Urban renewal

When I was a kid, we used to take the Southern Pacific into San Francisco from the Sunnyvale station. Now it's Caltrain, but it used to be Southern Pacific.

In those days the SP Depot was this Mission Revival building with a ceiling the height of an airplane hanger and wooden benches and ticket counters and a huge clock on the wall, and across the street there was a Doggie Diner with the big plastic dachshund head wearing a chef's hat.

Normally you would take the 30 bus from the SP Depot at least as far as Market Street because the area from 4th and Townsend where the depot was to Market Street was pretty run down.

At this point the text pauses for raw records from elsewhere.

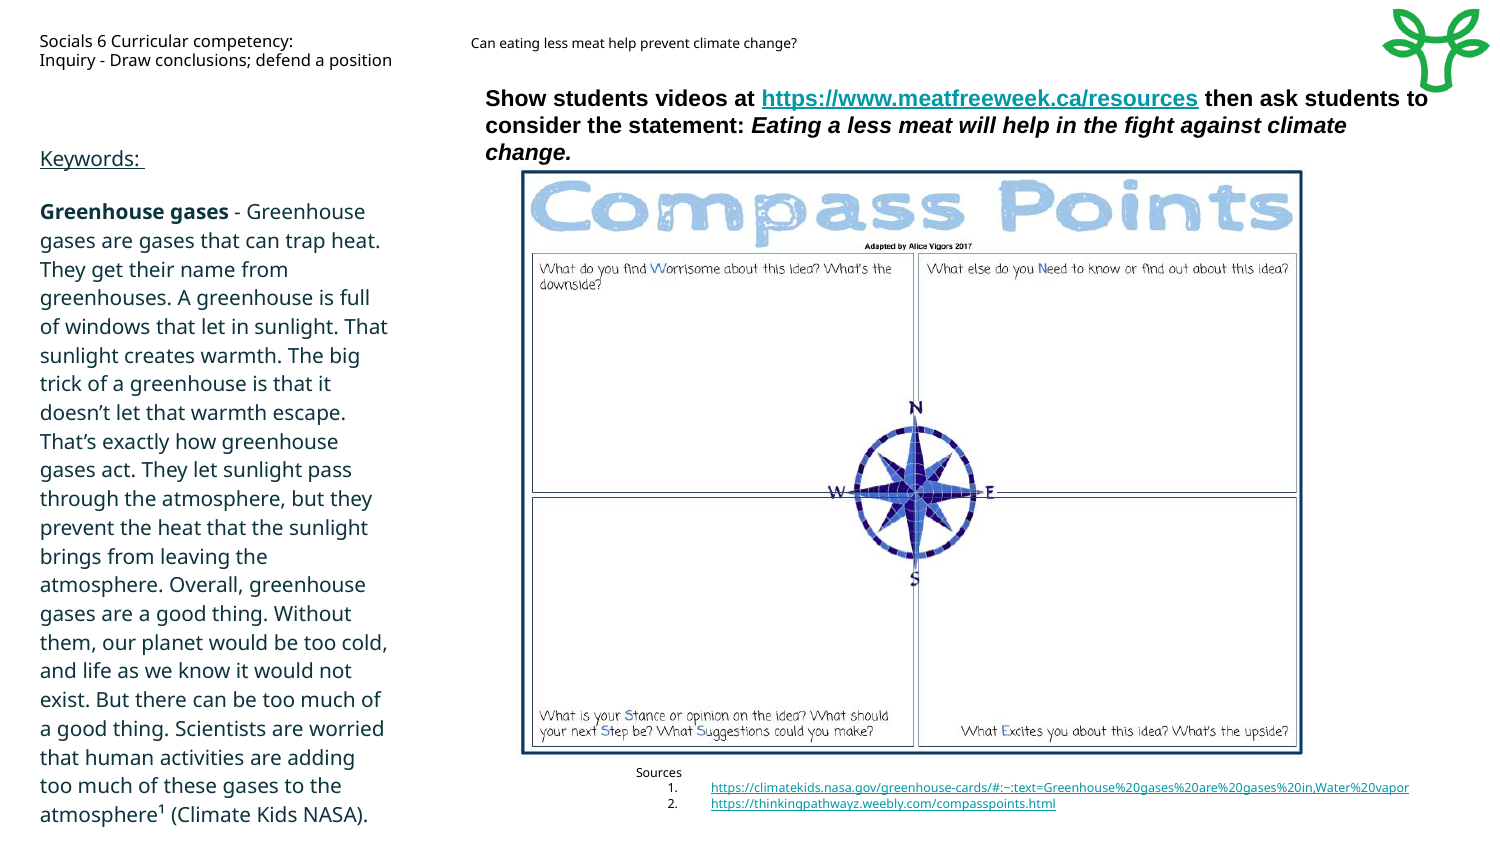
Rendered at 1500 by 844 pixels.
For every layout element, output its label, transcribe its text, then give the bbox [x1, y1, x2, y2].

text_box Sources https://climatekids.nasa.gov/greenhouse-cards/#:~:text=Greenhouse%20gases%20are%20gases%20in,Water%20vapor https://thinkingpathwayz.weebly.com/compasspoints.html [621, 749, 1478, 844]
picture [517, 181, 1306, 758]
text_box Show students videos at https://www.meatfreeweek.ca/resources then ask students to consider the statement: Eating a less meat will help in the fight against climate change. [470, 68, 1454, 181]
text_box Socials 6 Curricular competency: Inquiry - Draw conclusions; defend a position [24, 15, 445, 86]
title Can eating less meat help prevent climate change? [455, 19, 1282, 69]
text_box Keywords: Greenhouse gases - Greenhouse gases are gases that can trap heat. They get their name from greenhouses. A greenhouse is full of windows that let in sunlight. That sunlight creates warmth. The big trick of a greenhouse is that it doesn’t let that warmth escape. That’s exactly how greenhouse gases act. They let sunlight pass through the atmosphere, but they prevent the heat that the sunlight brings from leaving the atmosphere. Overall, greenhouse gases are a good thing. Without them, our planet would be too cold, and life as we know it would not exist. But there can be too much of a good thing. Scientists are worried that human activities are adding too much of these gases to the atmosphere¹ (Climate Kids NASA). Pledge - A promise [24, 126, 405, 844]
picture [1382, 7, 1490, 94]
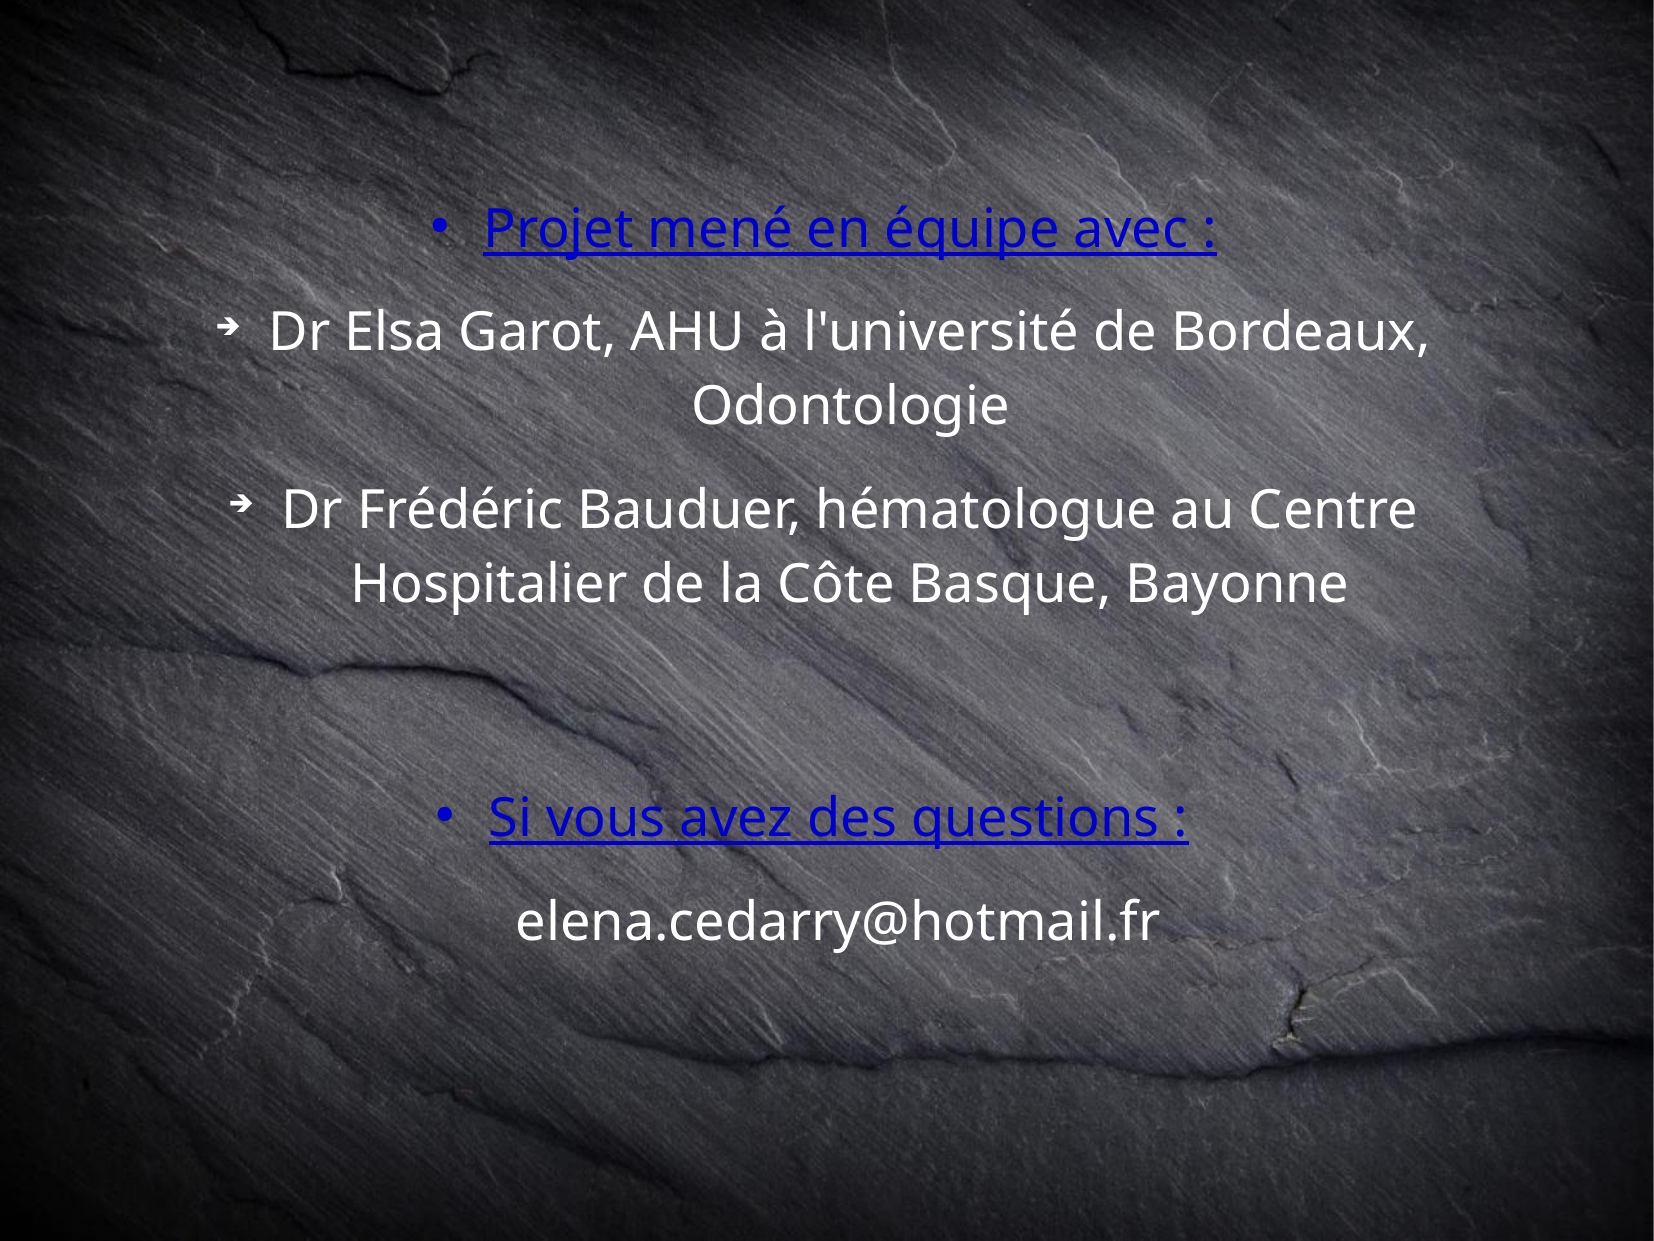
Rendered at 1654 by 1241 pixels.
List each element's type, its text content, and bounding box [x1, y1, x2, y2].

list Si vous avez des questions : elena.cedarry@hotmail.fr [59, 778, 1548, 1170]
list Projet mené en équipe avec : Dr Elsa Garot, AHU à l'université de Bordeaux, Odontologie Dr Frédéric Bauduer, hématologue au Centre Hospitalier de la Côte Basque, Bayonne [70, 189, 1560, 626]
picture [0, 0, 1654, 1241]
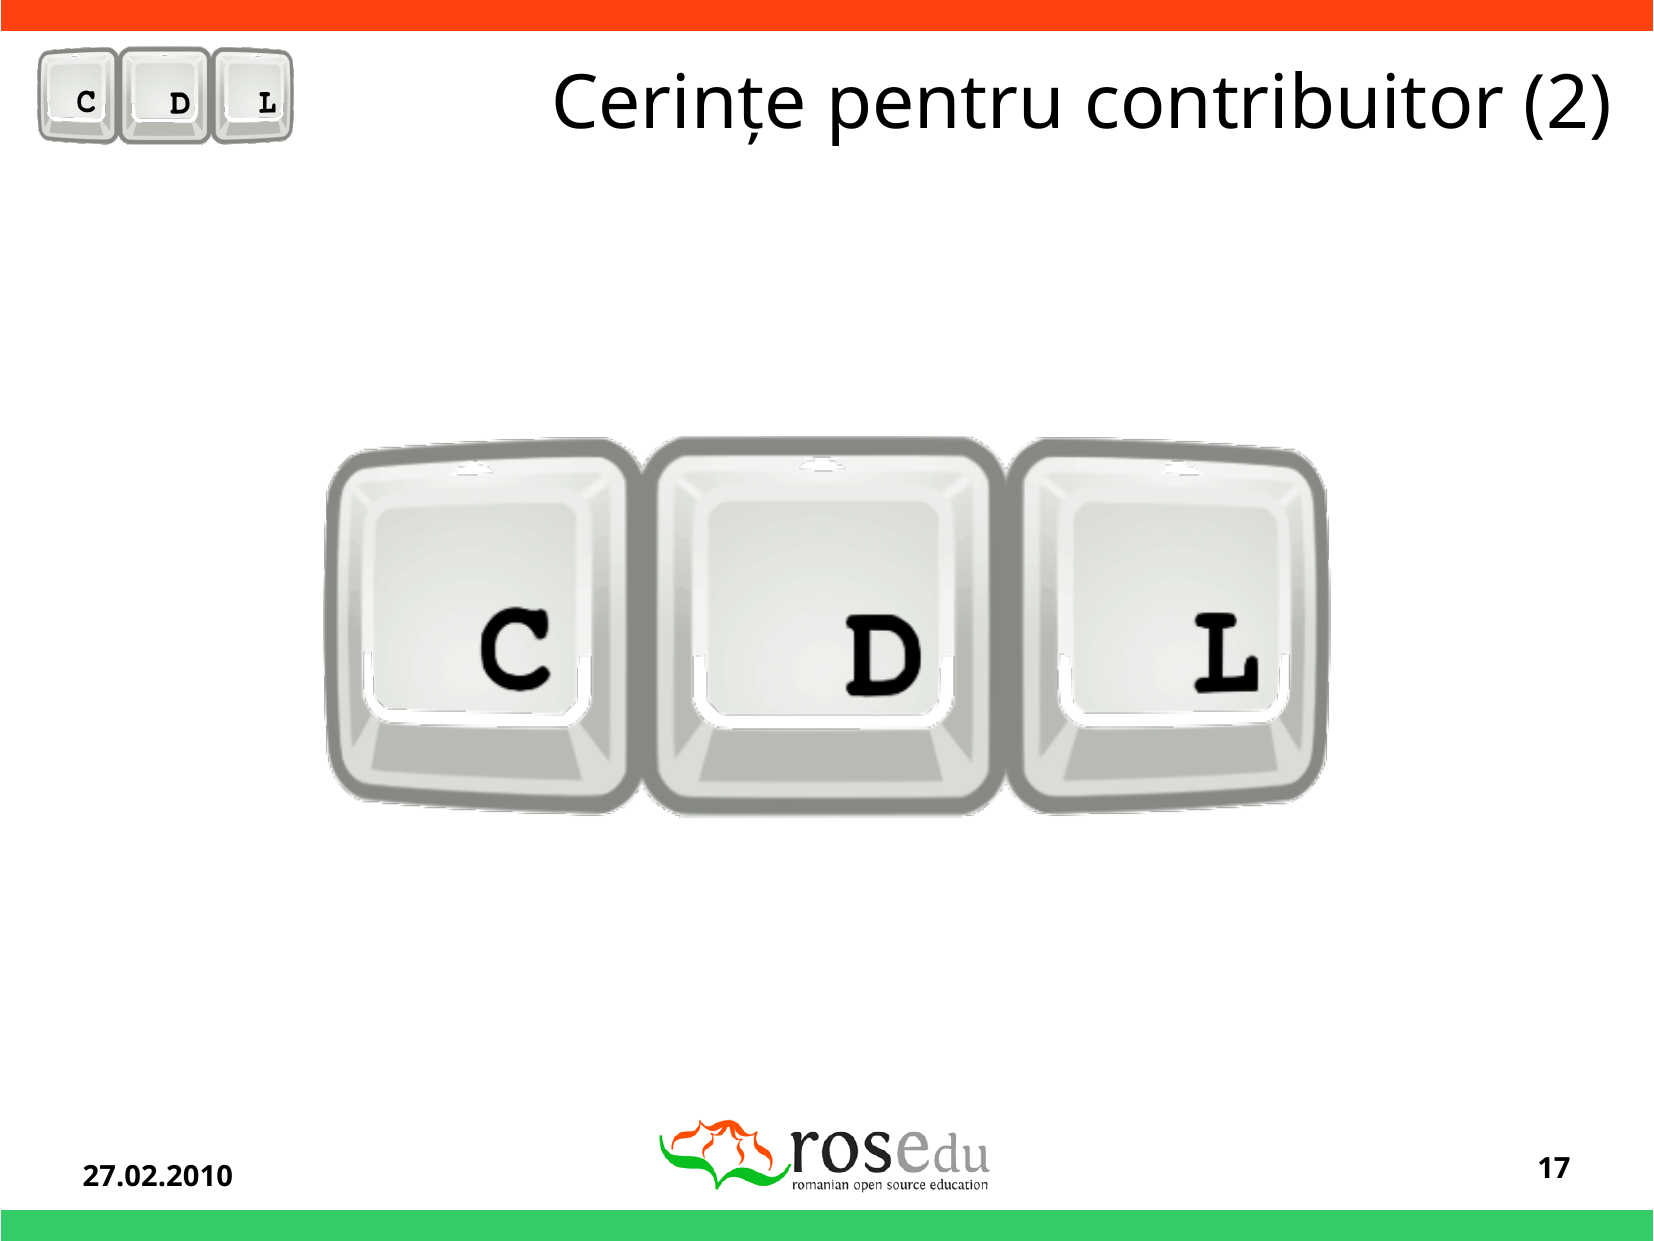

I walked it once, all the way up 4th Street to Market. I remember what really made an impression on me was this woman who looked like Etta James, the '70s-era full-figured Etta James, complete with blond wig, high heels and snug-fitting black cocktail dress, chatting with one of her neighbors in the doorway of an apartment building and holding a leash attached to a white miniature poodle.

The Doggie Diner is long gone, of course. So is the SP Depot, replaced with a ticket booth made out of concrete slabs and glass and aluminum.

And much of 4th Street has turned into some kind of family fun area. In fact, they moved the old carousel from Playland at the Beach over there, which is great. I mean, the kid loves it over there, and they don't make me buy a ticket to stand next to the kid, which I definitely appreciate.

But why does everything have to be so squared off and devoid of kitschy accident? Where is my Doggie Diner head? Where is Etta James and her poodle? How is this space supposed to fire my child's imagination? It's all too sterile, predictable, bland.

But I figure I can just take him to Children's Fairyland in Oakland, and that kind of balances it all out.